Make an exact copy of the records, and keep the pictures out of it.
[Start of section]
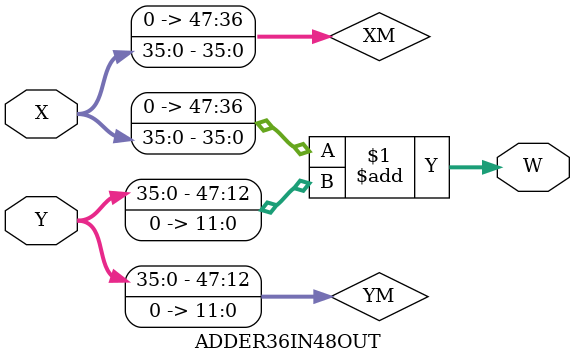
<source format=v>
`timescale 1ns / 1ps

// MODULE FOR ADDER INPUT BIT LENGTH IS 36 & OUTPUT BIT LENGTHIS 48
module ADDER36IN48OUT(input [35:0]X, input [35:0]Y, output [47:0]W);
wire [47:0]XM = { 12'b0,X };
wire [47:0]YM = { Y,12'b0};
assign W = XM + YM;
endmodule
</source>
[End of section]
* Written answer:
<source format=v>
`timescale 1ns / 1ps

// MODULE FOR ADDER INPUT BIT LENGTH IS 36 & OUTPUT BIT LENGTHIS 48
module ADDER36IN48OUT(input [35:0]X, input [35:0]Y, output [47:0]W);
wire [47:0]XM = { 12'b0,X };
wire [47:0]YM = { Y,12'b0};
assign W = XM + YM;
endmodule
</source>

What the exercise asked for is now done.